▶ EXERCISE REQUIREMENTS
Count how many lines of the data below contain the string "Right"; the reply should be that number alone.

-- EXERCISE DATA follows --

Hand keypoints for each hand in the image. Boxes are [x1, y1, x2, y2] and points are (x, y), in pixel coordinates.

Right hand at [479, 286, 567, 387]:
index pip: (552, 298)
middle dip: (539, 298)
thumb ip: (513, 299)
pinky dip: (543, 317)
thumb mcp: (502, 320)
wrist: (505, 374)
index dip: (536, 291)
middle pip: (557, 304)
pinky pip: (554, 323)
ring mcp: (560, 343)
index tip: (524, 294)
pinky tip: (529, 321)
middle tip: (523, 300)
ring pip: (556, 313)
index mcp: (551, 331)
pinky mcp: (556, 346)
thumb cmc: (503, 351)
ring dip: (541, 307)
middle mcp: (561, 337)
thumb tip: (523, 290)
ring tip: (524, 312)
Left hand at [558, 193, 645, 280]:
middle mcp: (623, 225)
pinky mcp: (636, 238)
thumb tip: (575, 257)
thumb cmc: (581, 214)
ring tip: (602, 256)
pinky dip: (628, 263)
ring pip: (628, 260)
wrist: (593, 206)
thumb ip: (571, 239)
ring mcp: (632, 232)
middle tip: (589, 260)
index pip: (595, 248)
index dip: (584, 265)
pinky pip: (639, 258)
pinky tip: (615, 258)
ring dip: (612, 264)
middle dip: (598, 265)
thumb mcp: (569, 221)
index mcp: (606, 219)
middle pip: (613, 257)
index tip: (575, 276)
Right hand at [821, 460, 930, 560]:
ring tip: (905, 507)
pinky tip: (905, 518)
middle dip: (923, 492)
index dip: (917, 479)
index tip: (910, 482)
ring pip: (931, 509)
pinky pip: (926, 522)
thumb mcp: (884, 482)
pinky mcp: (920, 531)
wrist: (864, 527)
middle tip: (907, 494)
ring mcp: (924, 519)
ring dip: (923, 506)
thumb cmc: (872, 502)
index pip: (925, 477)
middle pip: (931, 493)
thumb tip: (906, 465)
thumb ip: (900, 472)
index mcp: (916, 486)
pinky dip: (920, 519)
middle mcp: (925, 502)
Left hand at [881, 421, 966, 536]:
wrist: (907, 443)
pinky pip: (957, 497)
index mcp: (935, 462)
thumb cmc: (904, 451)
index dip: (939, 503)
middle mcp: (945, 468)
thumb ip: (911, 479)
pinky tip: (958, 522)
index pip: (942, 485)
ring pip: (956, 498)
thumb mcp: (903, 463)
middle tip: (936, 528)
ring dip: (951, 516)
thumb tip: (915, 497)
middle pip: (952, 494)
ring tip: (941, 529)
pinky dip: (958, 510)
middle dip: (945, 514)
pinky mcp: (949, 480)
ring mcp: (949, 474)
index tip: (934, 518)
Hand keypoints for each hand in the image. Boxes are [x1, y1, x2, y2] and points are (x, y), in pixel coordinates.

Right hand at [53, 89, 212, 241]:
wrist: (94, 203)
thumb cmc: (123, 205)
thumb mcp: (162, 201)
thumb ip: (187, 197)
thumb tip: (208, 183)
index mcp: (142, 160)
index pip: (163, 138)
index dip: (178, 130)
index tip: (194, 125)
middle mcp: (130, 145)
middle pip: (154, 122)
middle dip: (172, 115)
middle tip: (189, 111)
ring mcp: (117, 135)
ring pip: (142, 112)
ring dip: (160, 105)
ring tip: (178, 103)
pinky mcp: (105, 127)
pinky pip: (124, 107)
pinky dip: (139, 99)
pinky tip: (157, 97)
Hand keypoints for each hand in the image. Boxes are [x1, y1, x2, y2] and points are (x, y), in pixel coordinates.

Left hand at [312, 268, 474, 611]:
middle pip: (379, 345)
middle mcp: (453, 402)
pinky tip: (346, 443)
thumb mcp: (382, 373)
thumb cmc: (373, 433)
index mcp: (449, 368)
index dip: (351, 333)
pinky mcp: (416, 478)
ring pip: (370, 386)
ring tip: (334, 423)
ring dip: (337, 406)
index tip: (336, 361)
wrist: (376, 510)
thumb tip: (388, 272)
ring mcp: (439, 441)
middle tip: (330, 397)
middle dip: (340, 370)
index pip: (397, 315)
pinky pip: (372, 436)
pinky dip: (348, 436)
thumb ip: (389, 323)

-- EXERCISE DATA concluded --

▶ ANSWER SECTION
3